Page text section start

Rodney C. Phelps v. Lockheed Missiles & Space Co., Inc.

977 F.2d 590

NOTICE: Ninth Circuit Rule 36-3 provides that dispositions other than opinions or orders designated for publication are not precedential and should not be cited except when relevant under the doctrines of law of the case, res judicata, or collateral estoppel.
Rodney C. PHELPS, Plaintiff-Appellant,
v.
LOCKHEED MISSILES & SPACE CO., INC., Defendant-Appellee.

No. 91-16812.

United States Court of Appeals, Ninth Circuit.

Submitted Oct. 9, 1992.*
Decided Oct. 14, 1992.

Before FEINBERG**, GOODWIN and SCHROEDER, Circuit Judges.

1

MEMORANDUM***

2

Plaintiff Rodney C. Phelps appeals pro se from the district court's dismissal with prejudice of his amended complaint against his former employer, Lockheed Missiles & Space Co. ("Lockheed"). We affirm.

Page text section end

● Task set:
**1)** Summarize the Phelps v. Lockheed court memorandum in two sentences.
**2)** Write the next part of the Phelps v. Lockheed court memorandum, starting after its last sentence.
The lines after this text play no part in what is asked here.

Dataset section start

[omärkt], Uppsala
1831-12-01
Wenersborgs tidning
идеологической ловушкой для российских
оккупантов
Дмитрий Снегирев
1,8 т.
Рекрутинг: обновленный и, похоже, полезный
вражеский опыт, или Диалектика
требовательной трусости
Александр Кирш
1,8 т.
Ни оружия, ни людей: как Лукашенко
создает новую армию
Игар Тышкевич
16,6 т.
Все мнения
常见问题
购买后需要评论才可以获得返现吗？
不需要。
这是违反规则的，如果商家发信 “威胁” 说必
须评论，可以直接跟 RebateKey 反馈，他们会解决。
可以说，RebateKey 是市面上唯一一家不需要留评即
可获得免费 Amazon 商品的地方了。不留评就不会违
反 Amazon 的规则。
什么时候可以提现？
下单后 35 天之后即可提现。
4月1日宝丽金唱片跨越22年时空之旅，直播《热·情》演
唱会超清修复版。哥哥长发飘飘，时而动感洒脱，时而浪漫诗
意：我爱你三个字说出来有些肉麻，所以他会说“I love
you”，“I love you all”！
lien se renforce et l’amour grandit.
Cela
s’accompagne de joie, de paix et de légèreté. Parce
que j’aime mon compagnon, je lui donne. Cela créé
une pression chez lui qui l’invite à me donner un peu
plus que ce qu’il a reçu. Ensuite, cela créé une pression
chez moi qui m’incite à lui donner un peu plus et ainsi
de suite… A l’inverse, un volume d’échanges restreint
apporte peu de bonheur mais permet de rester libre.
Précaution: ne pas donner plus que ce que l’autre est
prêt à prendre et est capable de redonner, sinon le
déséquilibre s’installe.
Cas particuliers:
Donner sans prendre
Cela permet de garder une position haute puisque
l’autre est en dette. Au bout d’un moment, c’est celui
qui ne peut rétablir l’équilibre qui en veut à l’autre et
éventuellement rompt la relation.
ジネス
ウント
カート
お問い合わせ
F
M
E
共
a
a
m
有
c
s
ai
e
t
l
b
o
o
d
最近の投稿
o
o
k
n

Dataset section end

● Answer list:
**1)** In an unpublished Ninth Circuit case decided October 14, 1992, Rodney C. Phelps appealed pro se from the district court's dismissal with prejudice of his amended complaint against his former employer, Lockheed Missiles & Space Co. Circuit Judges Feinberg, Goodwin, and Schroeder affirmed that dismissal.

**2)**
3

On June 28, 1991, plaintiff served his original complaint by United States mail on Lockheed's parent corporation. The complaint was indecipherable except for numerous citations to inapplicable federal criminal statutes.

4

On August 28, the district court granted defendant's motion to dismiss for lack of jurisdiction, for failure to state a claim, and for insufficiency of service of process. Plaintiff was given fifteen days leave from the date of that order to amend his complaint to allege a basis for federal jurisdiction and to state a claim upon which relief could be granted.

5

On September 9, 1991, plaintiff filed an amended complaint and accompanying exhibits which, like his previous complaint, made reference to criminal codes, was conclusory, and failed to state any claims upon which relief could possibly be granted.

6

The district court held that granting plaintiff further leave to amend would not cure the complaint's defects and, accordingly, granted defendant's motion to dismiss plaintiff's complaint with prejudice.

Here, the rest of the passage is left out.